» Action item: What is the number of lines in the data below that contain "lane"? Reply with the number only.

# # # # # # #

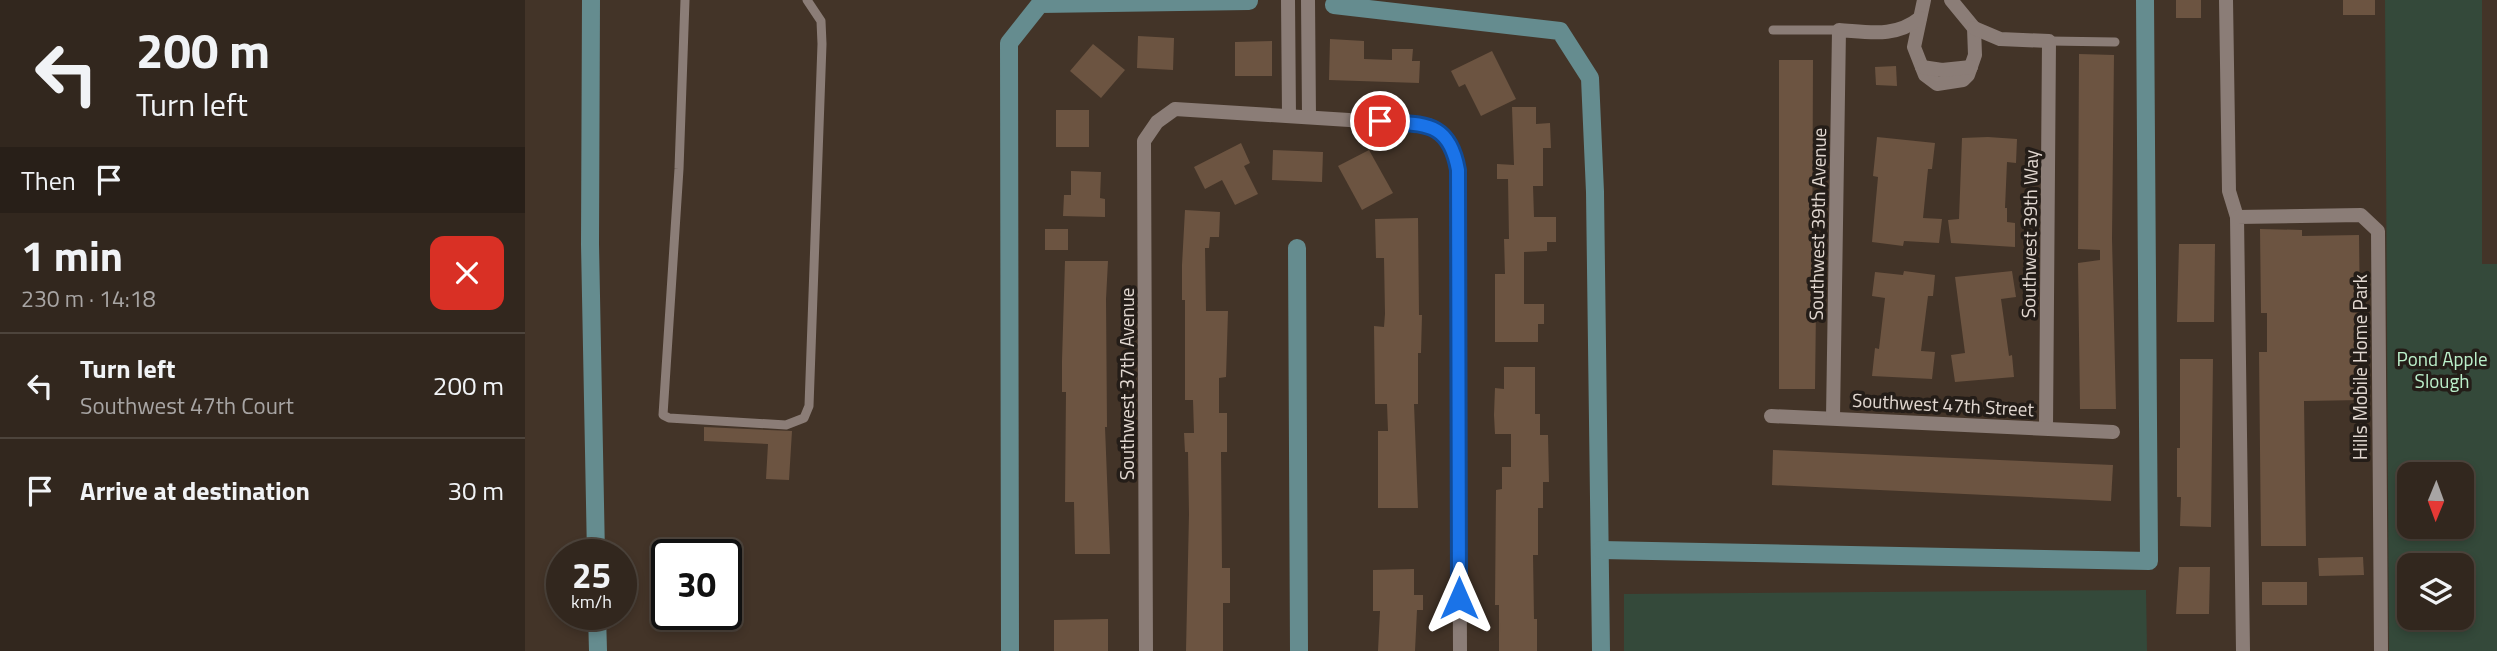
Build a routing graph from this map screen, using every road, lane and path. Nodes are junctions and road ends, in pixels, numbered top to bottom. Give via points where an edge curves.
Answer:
1 (685, 0) edge
2 (807, 0) edge
3 (1288, 0) edge
4 (1308, 0) edge
5 (1924, 0) edge
6 (1951, 0) edge
7 (2226, 0) edge
8 (1920, 18) junction
9 (1974, 28) junction
10 (1773, 30) dead end
11 (1839, 30) junction
12 (1890, 34) junction
13 (2000, 39) junction
14 (2049, 41) junction
15 (2115, 41) dead end
16 (1914, 47) junction
17 (1973, 61) junction
18 (1289, 115) junction
19 (1309, 116) junction
20 (2237, 218) junction
21 (1771, 416) dead end
22 (1833, 418) junction
23 (2046, 428) junction
24 (2113, 432) dead end
25 (1146, 651) edge
26 (1460, 651) edge
27 (2243, 651) edge
28 (2381, 651) edge

1 - 2 lane via 663,415 786,425 804,418 809,406 822,44 821,21
3 - 18 street
4 - 19 street
5 - 8 street
6 - 9 street
7 - 20 street via 2229,191
8 - 12 street
8 - 16 street
9 - 13 street
9 - 17 street
10 - 11 lane
11 - 12 street
11 - 22 street, Southwest 39th Avenue
12 - 16 street
13 - 14 street
13 - 17 street
14 - 15 lane
14 - 23 street, Southwest 39th Way
16 - 17 street via 1929,81 1937,84 1963,80
18 - 19 street
18 - 25 street, Southwest 37th Avenue via 1175,109 1157,122 1144,141
19 - 26 street via 1428,125 1449,141 1458,170
20 - 27 street
20 - 28 street, Hills Mobile Home Park via 2361,215 2378,231
21 - 22 street, Southwest 47th Street
22 - 23 street, Southwest 47th Street
23 - 24 street, Southwest 47th Street

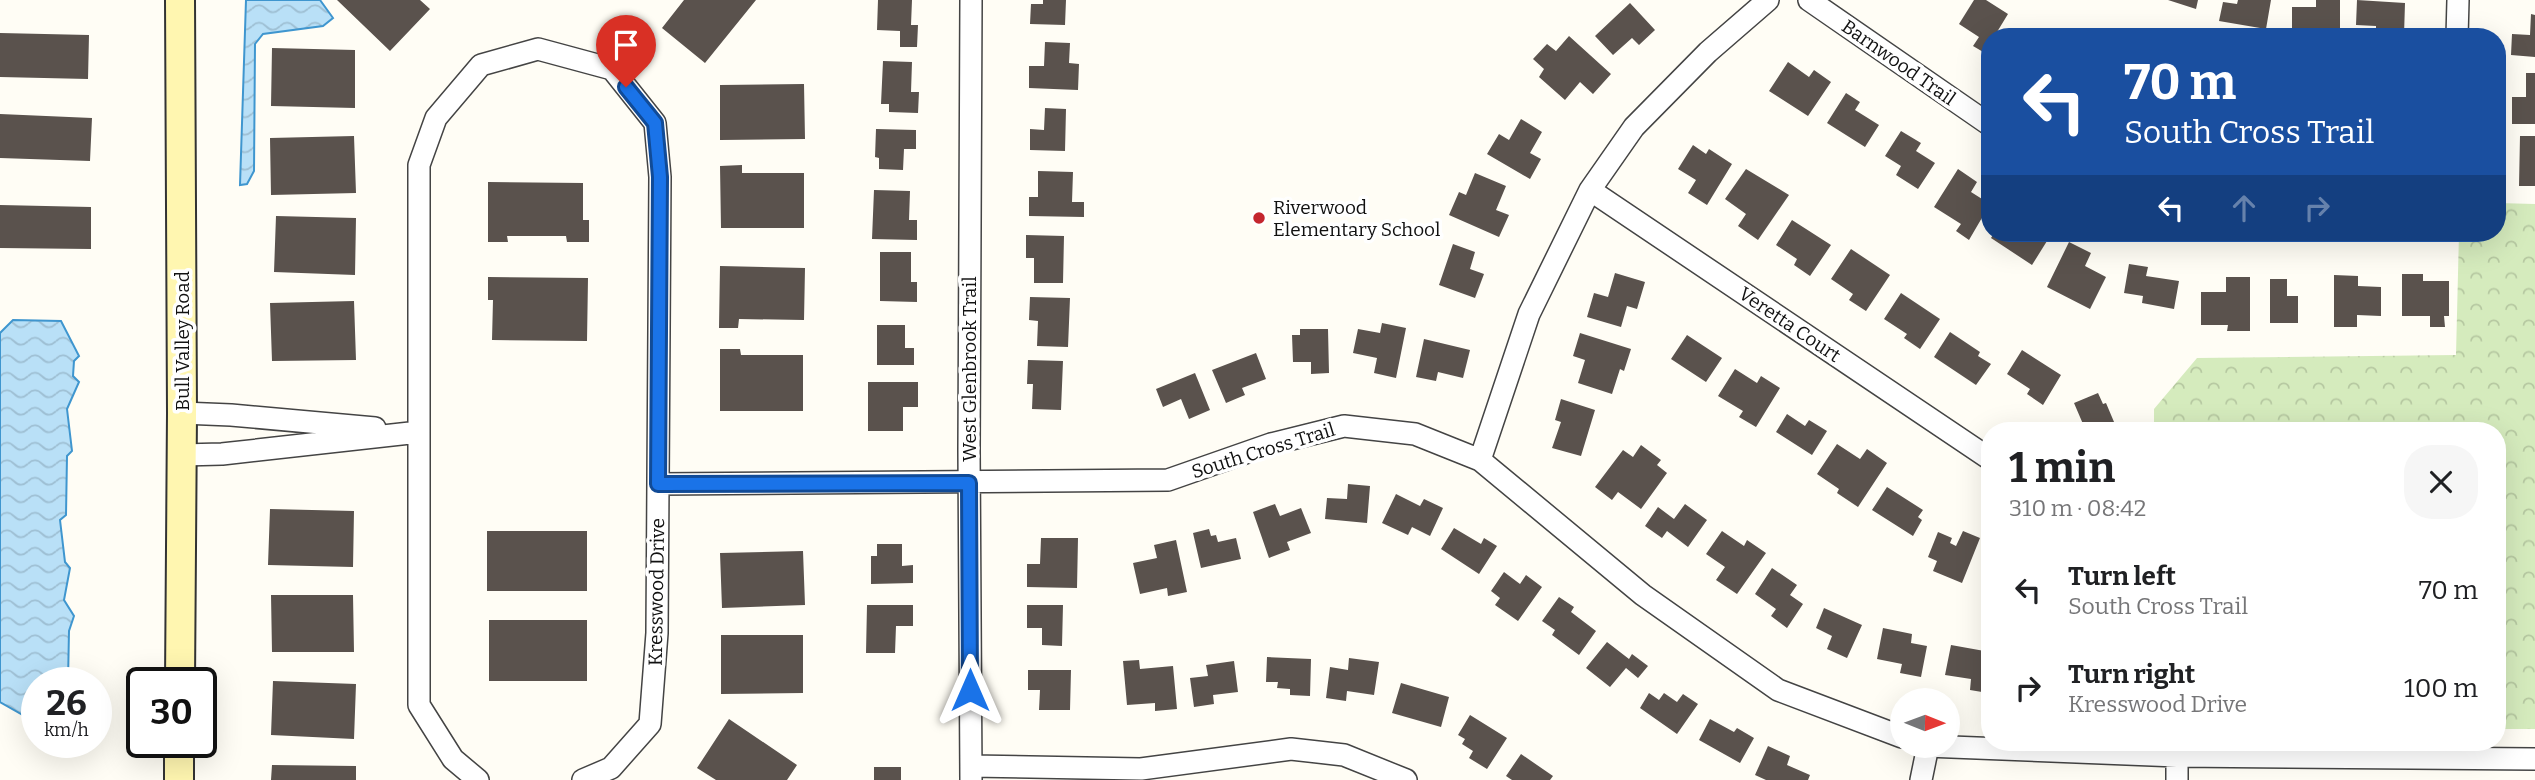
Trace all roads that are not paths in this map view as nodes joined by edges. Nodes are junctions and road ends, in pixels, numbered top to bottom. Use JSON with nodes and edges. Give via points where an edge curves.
{"nodes":[{"id":1,"x":180,"y":0,"type":"edge"},
{"id":2,"x":971,"y":0,"type":"edge"},
{"id":3,"x":1768,"y":0,"type":"edge"},
{"id":4,"x":1809,"y":0,"type":"edge"},
{"id":5,"x":2458,"y":0,"type":"edge"},
{"id":6,"x":2457,"y":28,"type":"edge"},
{"id":7,"x":1981,"y":119,"type":"edge"},
{"id":8,"x":1590,"y":190,"type":"junction"},
{"id":9,"x":182,"y":414,"type":"junction"},
{"id":10,"x":419,"y":432,"type":"junction"},
{"id":11,"x":1981,"y":452,"type":"edge"},
{"id":12,"x":182,"y":455,"type":"junction"},
{"id":13,"x":1479,"y":460,"type":"junction"},
{"id":14,"x":969,"y":483,"type":"junction"},
{"id":15,"x":658,"y":484,"type":"junction"},
{"id":16,"x":180,"y":667,"type":"edge"},
{"id":17,"x":1890,"y":732,"type":"edge"},
{"id":18,"x":1960,"y":747,"type":"edge"},
{"id":19,"x":1981,"y":748,"type":"edge"},
{"id":20,"x":2052,"y":751,"type":"edge"},
{"id":21,"x":2177,"y":756,"type":"junction"},
{"id":22,"x":179,"y":758,"type":"edge"},
{"id":23,"x":1925,"y":758,"type":"edge"},
{"id":24,"x":2535,"y":759,"type":"edge"},
{"id":25,"x":2446,"y":769,"type":"edge"},
{"id":26,"x":971,"y":773,"type":"edge"},
{"id":27,"x":179,"y":780,"type":"edge"},
{"id":28,"x":478,"y":780,"type":"edge"},
{"id":29,"x":583,"y":780,"type":"edge"},
{"id":30,"x":1406,"y":780,"type":"edge"},
{"id":31,"x":1921,"y":780,"type":"edge"},
{"id":32,"x":2177,"y":780,"type":"edge"}],
"edges":[{"from":1,"to":9,"type":"street","name":"Bull Valley Road"},
{"from":2,"to":14,"type":"street","name":"West Glenbrook Trail"},
{"from":3,"to":8,"type":"street","via":[[1708,52],[1634,127]]},
{"from":4,"to":7,"type":"street","name":"Barnwood Trail"},
{"from":5,"to":6,"type":"street"},
{"from":8,"to":11,"type":"street","name":"Veretta Court"},
{"from":8,"to":13,"type":"street","via":[[1529,314]]},
{"from":9,"to":10,"type":"street"},
{"from":9,"to":12,"type":"street","name":"Bull Valley Road"},
{"from":10,"to":12,"type":"street"},
{"from":10,"to":15,"type":"street","name":"Kresswood Drive","via":[[419,165],[436,118],[481,65],[538,49],[612,69],[655,123],[660,177]]},
{"from":10,"to":28,"type":"street","name":"Kresswood Drive","via":[[419,705],[453,759]]},
{"from":12,"to":16,"type":"street","name":"Bull Valley Road"},
{"from":13,"to":14,"type":"street","name":"South Cross Trail","via":[[1415,434],[1345,426],[1272,444],[1168,480]]},
{"from":13,"to":17,"type":"street","name":"South Cross Trail","via":[[1643,595],[1778,690]]},
{"from":14,"to":15,"type":"street","name":"South Cross Trail"},
{"from":14,"to":26,"type":"street","name":"West Glenbrook Trail"},
{"from":15,"to":29,"type":"street","name":"Kresswood Drive","via":[[657,632],[650,724],[611,768]]},
{"from":18,"to":19,"type":"street"},
{"from":20,"to":21,"type":"street"},
{"from":21,"to":25,"type":"street"},
{"from":21,"to":32,"type":"street"},
{"from":22,"to":27,"type":"street"},
{"from":23,"to":31,"type":"street"},
{"from":24,"to":25,"type":"street"},
{"from":26,"to":30,"type":"street","via":[[1141,769],[1291,749],[1344,755]]}]}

# # # # # # #

» The completed task: 4